Expert Interview Series: Kate Morris of Distilled
by Anvil on April 9, 2014Expert Interview SeriesWhat inspires the leaders and experts in the search engine marketing industry and community? In our “Interviews with Experts” blog series, Anvil features fellow experts in an interview-style post discussing what inspires them, how they got into the search engine marketing industry and more.
We’re excited to have the chance to interview Kate Morris and look forward to sharing her insights and passion. Kate is a principal consultant at Distilled, where she heads up the consultant team and project planning at the Seattle office. Kate spoke at the 2014 SEMpdx SearchFest in February in Portland and was kind enough to share her insights with us.
And now for the interview, enjoy!
When did you know that the SEM industry was your chosen career path?
It wasn’t immediately. I started in PPC as a marketing intern, and then worked in search just after getting my marketing degree. After about 6 months, I took a job as a marketing manager doing everything from print ads to tradeshows. I knew it was my calling when at the end of 2 years there, my primary job was the website and online marketing overall.
Why and what keeps you passionate about the industry today?
The web is so important to commerce and I’ve seen such horrible content/websites that it has almost become my mission to help fix the web to be the best it can be. Most of the “bad” on the web is just due to ignorance of web technologies and bad coding, but then there is also the set of people just out there to make the quick dollar. I am passionate about educating the former and working toward hindering those that would take advantage of people, consumers on the web.
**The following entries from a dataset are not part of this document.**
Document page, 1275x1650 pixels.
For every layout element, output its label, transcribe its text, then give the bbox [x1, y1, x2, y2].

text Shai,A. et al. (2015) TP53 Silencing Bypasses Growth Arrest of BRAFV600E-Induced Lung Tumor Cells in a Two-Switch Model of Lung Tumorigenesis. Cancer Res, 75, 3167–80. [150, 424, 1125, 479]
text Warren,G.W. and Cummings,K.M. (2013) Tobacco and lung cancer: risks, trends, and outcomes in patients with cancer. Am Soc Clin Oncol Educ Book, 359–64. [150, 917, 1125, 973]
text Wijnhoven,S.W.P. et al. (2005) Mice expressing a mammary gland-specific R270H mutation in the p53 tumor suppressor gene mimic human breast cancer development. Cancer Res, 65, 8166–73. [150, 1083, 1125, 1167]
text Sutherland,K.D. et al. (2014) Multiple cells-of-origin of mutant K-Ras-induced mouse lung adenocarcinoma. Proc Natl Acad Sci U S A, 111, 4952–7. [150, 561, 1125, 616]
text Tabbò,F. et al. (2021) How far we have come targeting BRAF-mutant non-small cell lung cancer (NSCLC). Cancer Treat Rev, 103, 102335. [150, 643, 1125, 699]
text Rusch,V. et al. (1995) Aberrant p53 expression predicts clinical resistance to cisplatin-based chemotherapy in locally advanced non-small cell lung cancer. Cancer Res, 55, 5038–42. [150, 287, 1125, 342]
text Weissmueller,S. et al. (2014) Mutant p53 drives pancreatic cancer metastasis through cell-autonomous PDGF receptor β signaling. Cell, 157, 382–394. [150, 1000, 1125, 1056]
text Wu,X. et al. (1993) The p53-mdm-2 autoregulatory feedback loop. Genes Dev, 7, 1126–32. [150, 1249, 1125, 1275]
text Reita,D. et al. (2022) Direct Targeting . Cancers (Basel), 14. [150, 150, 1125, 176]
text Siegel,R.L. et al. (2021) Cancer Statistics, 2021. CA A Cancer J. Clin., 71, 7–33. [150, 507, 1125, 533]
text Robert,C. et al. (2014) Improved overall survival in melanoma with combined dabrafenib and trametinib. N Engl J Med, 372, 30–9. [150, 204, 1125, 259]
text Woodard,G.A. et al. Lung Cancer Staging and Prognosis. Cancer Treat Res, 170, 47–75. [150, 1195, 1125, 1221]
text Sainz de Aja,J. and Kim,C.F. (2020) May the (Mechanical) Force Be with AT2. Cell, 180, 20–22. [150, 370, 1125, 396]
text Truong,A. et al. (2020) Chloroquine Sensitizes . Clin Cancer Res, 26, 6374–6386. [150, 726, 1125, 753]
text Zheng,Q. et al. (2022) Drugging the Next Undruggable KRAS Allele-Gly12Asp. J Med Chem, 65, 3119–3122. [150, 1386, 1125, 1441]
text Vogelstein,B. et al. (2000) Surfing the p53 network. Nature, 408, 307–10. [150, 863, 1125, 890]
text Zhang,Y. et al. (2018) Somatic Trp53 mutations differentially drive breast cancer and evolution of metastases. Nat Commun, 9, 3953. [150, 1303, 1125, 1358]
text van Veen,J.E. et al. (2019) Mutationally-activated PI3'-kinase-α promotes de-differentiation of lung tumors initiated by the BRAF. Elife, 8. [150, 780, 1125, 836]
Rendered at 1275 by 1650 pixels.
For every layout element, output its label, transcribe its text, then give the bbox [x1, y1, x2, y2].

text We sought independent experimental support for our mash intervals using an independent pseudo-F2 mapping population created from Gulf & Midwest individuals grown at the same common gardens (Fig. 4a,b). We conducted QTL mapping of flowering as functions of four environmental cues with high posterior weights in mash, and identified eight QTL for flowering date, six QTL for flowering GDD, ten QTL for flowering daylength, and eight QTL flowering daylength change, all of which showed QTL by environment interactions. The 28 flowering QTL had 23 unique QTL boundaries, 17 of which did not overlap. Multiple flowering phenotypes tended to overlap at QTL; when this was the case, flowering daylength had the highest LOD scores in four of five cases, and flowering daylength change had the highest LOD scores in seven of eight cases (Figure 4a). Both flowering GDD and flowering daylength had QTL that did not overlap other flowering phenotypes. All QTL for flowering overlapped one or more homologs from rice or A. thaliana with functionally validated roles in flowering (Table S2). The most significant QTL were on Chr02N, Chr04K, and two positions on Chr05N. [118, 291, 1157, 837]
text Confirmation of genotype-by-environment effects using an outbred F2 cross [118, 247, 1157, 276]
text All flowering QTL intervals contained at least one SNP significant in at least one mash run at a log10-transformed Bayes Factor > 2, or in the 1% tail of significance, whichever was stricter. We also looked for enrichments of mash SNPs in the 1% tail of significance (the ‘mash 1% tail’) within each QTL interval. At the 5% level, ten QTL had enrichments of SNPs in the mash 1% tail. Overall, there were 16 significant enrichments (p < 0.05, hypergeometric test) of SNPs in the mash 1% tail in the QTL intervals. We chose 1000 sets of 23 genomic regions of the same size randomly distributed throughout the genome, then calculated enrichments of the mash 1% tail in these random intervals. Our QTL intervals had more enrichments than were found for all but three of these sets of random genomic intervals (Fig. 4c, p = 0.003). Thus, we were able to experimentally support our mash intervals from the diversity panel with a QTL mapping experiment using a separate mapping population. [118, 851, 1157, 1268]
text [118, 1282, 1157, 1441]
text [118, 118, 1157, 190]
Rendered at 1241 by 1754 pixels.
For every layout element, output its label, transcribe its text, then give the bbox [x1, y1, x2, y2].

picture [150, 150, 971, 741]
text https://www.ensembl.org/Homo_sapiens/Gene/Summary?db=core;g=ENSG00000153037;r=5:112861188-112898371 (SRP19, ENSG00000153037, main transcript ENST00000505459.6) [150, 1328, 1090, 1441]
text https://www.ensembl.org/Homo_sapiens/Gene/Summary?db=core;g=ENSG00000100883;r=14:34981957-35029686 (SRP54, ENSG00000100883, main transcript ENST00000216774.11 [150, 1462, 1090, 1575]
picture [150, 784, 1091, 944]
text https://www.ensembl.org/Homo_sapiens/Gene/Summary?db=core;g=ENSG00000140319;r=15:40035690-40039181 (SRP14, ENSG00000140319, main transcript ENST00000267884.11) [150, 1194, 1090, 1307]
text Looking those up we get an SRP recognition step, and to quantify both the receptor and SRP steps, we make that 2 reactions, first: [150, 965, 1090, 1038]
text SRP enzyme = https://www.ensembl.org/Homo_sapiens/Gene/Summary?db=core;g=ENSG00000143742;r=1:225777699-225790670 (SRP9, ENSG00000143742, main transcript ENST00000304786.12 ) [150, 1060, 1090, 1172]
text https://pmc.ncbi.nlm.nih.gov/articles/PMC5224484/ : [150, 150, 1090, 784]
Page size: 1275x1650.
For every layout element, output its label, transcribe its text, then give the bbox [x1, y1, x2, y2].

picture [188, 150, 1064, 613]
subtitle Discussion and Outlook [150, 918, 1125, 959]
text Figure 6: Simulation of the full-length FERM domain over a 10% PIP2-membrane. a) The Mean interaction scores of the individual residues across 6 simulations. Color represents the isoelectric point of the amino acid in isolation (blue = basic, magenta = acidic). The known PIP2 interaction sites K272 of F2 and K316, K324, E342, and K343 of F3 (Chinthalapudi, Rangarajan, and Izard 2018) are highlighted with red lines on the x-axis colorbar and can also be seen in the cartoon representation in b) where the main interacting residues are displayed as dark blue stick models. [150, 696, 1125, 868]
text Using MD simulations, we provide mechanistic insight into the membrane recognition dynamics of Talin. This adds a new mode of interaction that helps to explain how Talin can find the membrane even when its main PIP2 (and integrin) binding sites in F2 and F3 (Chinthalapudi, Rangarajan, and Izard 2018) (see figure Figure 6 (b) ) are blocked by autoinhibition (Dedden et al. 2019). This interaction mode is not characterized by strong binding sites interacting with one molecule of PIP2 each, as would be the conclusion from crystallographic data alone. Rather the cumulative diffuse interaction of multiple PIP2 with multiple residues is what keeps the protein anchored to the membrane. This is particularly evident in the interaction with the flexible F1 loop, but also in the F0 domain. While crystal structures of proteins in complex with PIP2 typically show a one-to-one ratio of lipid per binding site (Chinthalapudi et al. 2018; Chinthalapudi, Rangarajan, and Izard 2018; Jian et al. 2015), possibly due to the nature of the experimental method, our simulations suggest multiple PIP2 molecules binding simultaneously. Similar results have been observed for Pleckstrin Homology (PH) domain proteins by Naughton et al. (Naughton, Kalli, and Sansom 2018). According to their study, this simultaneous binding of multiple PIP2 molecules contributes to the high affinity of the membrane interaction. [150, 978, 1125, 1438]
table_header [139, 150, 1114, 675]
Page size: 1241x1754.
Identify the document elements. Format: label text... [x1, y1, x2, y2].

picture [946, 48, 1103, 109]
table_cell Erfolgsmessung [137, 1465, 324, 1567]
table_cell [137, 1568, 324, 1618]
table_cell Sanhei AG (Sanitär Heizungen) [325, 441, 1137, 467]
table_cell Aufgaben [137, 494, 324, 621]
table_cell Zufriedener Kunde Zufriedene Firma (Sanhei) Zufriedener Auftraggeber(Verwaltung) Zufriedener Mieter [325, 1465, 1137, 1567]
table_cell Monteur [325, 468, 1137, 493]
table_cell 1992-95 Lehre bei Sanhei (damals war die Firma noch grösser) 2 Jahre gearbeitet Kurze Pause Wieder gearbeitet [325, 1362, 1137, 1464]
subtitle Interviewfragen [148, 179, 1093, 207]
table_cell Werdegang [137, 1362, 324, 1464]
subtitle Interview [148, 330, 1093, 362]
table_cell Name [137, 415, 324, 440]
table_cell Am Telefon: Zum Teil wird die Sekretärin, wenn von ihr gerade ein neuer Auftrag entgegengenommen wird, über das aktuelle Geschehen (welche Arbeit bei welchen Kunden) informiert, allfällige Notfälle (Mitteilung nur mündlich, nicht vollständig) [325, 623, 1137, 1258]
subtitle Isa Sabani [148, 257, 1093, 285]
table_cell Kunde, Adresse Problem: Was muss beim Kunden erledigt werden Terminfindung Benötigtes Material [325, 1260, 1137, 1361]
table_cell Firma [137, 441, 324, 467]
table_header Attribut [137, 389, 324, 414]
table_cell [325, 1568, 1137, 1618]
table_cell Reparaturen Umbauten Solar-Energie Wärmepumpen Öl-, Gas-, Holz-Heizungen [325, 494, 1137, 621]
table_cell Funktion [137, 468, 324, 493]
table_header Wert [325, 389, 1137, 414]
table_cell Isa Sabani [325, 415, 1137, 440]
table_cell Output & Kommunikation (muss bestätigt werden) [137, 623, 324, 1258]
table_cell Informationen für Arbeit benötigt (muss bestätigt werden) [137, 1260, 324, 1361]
My passion is in teaching. Teaching that online marketing, SEO, PPC, Social, Display, Email, etc. is all about knowing the consumer. It’s not magic and it’s not a ploy to destroy small business. It’s great when a business person finally sees that the power to change the web landscape is in the hands of their customers. Treat them right, and your whole life can change.
What is your greatest success and/or failure (what accomplishment are you most proud of)?
My greatest failure; might as well start with that. It’s a toss-up: letting a former boss taint my love for writing with one comment and also not voicing my opinions sooner.
A former boss brought me into his office one day early on in my career and tore apart some content I had written. Then ended the meeting with “I thought you were supposed to be a good writer.” I can see how that that one comment set me pretty far back. Mind you, I went out and bought books on marketing copywriting and tried to get better, but I was convinced I was a horrible writer.
The second is seeing industry trends early on and not voicing my opinions on them. Back in 2005, I was working in-house, in charge of 30+ domains, and saw Google start personalized search. I knew this was the start of not having as much accurate data over time. I told this to my C-level at the time, but it wasn’t for another 5 or so years before it really came to fruition.
My greatest accomplishment or what I am most proud of. I am going to say it’s going to be my MBA. It was a goal I had during my undergrad. I completed it while on my own (independent online marketer) and paid for it without taking on loans. I still look back to that period of time and wonder how I did so much in a small period of time.
What are the top three tools you can’t live without?
Screaming Frog, Open Site Explorer, and SEO Tools for Excel.
What is the best piece of advice you have for folks looking to get into the search industry (or best piece of advice that you ever got)?
If you’re not pissing someone off with your marketing at some point, you’re not taking enough risks. I translate that in the online marketing world to voicing your opinion, thinking outside of the box, and doing things that piss off competitors. Break something, test things, and work for a company that supports that.
What new digital trends can we expect to see in the next few years?
This is hard because the biggest is the merging of “mobile” and “desktop” into just digital marketing overall. A screen being a screen, regardless of size, but everyone says that. More than that, I foresee better tools that integrate offline and online marketing efforts. There are starting attempts now, but with the digitization of television and the aforementioned mobile merge, the ability to track all forms of media will become easier than ever.
What industry blog or book has influenced or inspired you the most?
Not sure it’s industry, but I really enjoy reading the Harvard Business Review. Once I get a chance to sit down with it, the research and insight from different angles really inspires my work.
What is one of the biggest mistakes that many digital marketers are currently making?
Thinking SEO is something to be scaled. We get so many requests at Distilled from companies and in house marketers that think they need “SEO” and mean they need scalable link building when they actually need things like customer research, content strategy, content development and promotion assistance.
Where can we find you online?
Easiest place is on Twitter @katemorris, but in terms of writing, I can be found most often on State of Digital, Moz, and Distilled’s blog of course.
What do you love most about your city?
Summer time. If you have never seen Seattle in the spring/summer, you must. The colors of the flowers, the sun and relatively low temperatures (that’s 80 in August), and the water/mountains makes the best combination.